秦沛文聽後對司機道:“把儲物格的包夾拿出來。”
柳簾意識到他要做什麼,忍不住“哎”聲。
秦沛文接過包夾,從裡面抽出一張黑金卡,遞給她:“十萬夠不夠?”
人在無語時真的會笑。
她擡手,按按眉心,手自然地露着掌心落在半空。
卡直接按在她手心。
秦沛文道:“花到你開心為止。”
卡冰冰涼涼地抵在手心裡,一時耳熱。
她将卡丢給他。
陳臣猝然看她一眼。
柳簾身體微微舒展,長腿交疊,散漫地吃着手裡的棉花糖。
“不用,姐有的是錢。”
卡落至他的腹部。
但顯然空氣已經沒有那麼沉悶。
柳簾反客為主,輕輕斜睨他,“要是複合的話,你還有什麼本事,都給我看看。
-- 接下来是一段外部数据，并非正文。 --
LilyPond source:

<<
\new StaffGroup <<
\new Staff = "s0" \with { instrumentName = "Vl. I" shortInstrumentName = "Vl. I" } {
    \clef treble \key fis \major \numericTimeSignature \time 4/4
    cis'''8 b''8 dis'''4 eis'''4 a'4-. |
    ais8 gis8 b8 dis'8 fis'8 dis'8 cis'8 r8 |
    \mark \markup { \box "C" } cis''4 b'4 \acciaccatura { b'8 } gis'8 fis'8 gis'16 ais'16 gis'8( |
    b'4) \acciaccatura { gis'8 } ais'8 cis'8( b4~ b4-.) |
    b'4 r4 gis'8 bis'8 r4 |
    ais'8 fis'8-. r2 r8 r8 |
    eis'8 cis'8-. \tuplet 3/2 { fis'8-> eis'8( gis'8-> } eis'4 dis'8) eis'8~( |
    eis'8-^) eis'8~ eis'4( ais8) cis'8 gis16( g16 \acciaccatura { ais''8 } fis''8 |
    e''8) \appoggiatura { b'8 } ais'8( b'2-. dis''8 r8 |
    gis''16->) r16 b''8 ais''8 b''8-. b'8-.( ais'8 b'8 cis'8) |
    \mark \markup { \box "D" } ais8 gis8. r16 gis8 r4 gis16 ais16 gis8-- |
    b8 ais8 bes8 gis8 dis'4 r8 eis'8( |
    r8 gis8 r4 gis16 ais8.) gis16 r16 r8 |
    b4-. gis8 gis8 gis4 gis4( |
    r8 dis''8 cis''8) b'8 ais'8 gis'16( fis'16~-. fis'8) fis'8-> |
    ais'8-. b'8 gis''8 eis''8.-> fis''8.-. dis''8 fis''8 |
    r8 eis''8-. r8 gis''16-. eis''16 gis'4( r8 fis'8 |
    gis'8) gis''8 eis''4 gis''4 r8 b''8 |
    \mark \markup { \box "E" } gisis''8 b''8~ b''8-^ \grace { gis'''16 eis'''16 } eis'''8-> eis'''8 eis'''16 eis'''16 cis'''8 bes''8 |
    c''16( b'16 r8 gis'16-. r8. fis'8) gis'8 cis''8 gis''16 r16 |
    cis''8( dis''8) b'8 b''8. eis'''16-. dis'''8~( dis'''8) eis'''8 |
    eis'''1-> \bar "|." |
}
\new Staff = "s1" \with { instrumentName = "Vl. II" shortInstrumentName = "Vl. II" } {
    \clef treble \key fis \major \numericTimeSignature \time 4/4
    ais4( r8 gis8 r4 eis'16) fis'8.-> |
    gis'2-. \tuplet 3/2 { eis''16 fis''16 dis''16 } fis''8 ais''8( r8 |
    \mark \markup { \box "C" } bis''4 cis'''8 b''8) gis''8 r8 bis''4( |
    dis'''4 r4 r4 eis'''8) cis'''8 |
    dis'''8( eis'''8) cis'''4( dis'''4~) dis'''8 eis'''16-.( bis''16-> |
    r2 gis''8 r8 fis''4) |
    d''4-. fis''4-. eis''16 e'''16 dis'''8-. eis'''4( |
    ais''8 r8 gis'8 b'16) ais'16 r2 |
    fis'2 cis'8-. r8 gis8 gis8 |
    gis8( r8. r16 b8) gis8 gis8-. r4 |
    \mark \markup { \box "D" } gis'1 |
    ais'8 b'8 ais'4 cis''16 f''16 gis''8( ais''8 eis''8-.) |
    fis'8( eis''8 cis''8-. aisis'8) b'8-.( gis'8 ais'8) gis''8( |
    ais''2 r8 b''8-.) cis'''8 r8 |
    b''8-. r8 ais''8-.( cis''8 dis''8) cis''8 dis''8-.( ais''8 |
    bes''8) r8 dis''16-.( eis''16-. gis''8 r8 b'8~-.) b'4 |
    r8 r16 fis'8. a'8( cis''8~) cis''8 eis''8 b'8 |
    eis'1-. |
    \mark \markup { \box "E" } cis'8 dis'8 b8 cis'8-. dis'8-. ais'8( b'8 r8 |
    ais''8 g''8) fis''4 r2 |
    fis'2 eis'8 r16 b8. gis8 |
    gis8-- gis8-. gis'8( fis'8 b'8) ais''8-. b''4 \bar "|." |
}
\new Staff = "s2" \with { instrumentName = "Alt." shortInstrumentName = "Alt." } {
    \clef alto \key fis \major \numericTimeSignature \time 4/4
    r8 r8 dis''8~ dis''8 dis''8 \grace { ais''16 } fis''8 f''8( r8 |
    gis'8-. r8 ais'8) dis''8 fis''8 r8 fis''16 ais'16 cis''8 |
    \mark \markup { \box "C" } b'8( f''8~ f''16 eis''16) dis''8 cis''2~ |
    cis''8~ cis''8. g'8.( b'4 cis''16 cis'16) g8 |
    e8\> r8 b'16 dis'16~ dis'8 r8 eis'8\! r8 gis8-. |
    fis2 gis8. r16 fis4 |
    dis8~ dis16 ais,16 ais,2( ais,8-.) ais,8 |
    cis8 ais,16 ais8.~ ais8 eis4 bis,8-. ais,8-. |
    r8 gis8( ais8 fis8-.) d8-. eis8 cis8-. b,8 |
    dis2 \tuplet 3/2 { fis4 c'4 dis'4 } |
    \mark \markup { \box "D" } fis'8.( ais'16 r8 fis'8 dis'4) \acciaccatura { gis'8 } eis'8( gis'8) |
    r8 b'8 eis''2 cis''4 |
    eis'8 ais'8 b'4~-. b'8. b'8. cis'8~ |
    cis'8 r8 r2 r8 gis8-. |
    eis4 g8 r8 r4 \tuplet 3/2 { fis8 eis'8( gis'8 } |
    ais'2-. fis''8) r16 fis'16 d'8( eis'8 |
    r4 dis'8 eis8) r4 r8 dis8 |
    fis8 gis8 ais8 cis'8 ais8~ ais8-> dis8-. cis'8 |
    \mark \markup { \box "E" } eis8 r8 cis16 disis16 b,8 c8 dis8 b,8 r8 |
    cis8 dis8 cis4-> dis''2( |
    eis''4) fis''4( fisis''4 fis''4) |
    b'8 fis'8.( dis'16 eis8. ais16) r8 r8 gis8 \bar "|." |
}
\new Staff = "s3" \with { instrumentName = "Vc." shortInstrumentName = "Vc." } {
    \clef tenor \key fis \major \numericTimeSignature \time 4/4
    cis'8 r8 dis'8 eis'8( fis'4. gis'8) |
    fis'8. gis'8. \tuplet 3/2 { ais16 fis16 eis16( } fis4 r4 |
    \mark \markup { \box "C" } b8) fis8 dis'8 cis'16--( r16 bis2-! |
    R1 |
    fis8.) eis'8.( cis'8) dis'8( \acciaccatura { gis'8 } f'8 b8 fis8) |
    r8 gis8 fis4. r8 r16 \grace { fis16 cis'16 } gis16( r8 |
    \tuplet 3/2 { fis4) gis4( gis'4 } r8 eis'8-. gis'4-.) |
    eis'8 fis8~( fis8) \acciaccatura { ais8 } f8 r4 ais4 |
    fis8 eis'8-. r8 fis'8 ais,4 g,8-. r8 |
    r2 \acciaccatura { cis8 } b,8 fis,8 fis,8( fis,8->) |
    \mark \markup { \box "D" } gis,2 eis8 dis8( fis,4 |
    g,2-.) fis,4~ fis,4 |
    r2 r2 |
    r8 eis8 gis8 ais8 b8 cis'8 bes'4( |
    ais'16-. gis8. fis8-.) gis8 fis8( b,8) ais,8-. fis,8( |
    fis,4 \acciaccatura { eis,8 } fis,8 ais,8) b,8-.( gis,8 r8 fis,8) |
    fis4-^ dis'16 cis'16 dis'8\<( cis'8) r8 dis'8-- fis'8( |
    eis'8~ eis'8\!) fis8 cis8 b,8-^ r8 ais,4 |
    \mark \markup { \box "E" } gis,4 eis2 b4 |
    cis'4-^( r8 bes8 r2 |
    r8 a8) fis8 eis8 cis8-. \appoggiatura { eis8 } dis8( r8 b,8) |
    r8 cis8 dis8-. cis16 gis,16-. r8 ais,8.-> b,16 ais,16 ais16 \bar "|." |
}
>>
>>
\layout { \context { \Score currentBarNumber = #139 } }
”
前面的陳臣雙唇緊抿,像聽到葷段子,面部表情極為不自然。
柳簾猛然看秦沛文。
秦沛文也垂頭一笑,唇角揚起時,方才冷然一掃而空。
“我不是說那個,你懂吧?”她忿忿地看他。
一番争執,她眸色閃爍,肌如鵝脂的肌膚上浮着紅暈。
如春夜裡盛意正濃玫瑰的暗紅。
秦沛文微笑,看着她,“如果真是那個,我最後一次努力可能讓你失望了。”
-
失望所在難免,何況柳簾本身對他人不抱有期待。
身處高位者坐擁錢權,也難以與他人痛苦共鳴。
柳簾想到他可能有合同利益分給她,又或者是帶他去私人會所,實在想不出他帶自己到醫院的原因。
車子駛進醫院,在一處寬闊的地方停好,正好對着醫院的大院。
司機泊車後,下車走到遠處等候。
車廂寂靜,他未主動開口說話,柳簾更不會主動,拉下車窗看着窗外。
視線落在外面,盯了好久。
有道夕陽的光筆直地垂落在她的臉上。
忽地,她目光微怔。
一時間有股說不清道不明的血液在身體裡奔流,讓她呼吸轉而快,但又在刻意在壓制,讓她氣息也沉重。
她看到一個熟悉的身影在推着輪椅在走。
熟悉且陌生。
推着輪椅,緩慢地前行,最終停在花壇旁邊。
輪椅上坐着一個小女孩,十五六歲的樣子,灰白着臉,眼睛半睜不睜地,寂寞地看着夕陽。
而身後佝偻的男人坐在她旁邊,替她蓋被子。
太過于熟悉了。
是趙殷亮。
竟然帶她看這個。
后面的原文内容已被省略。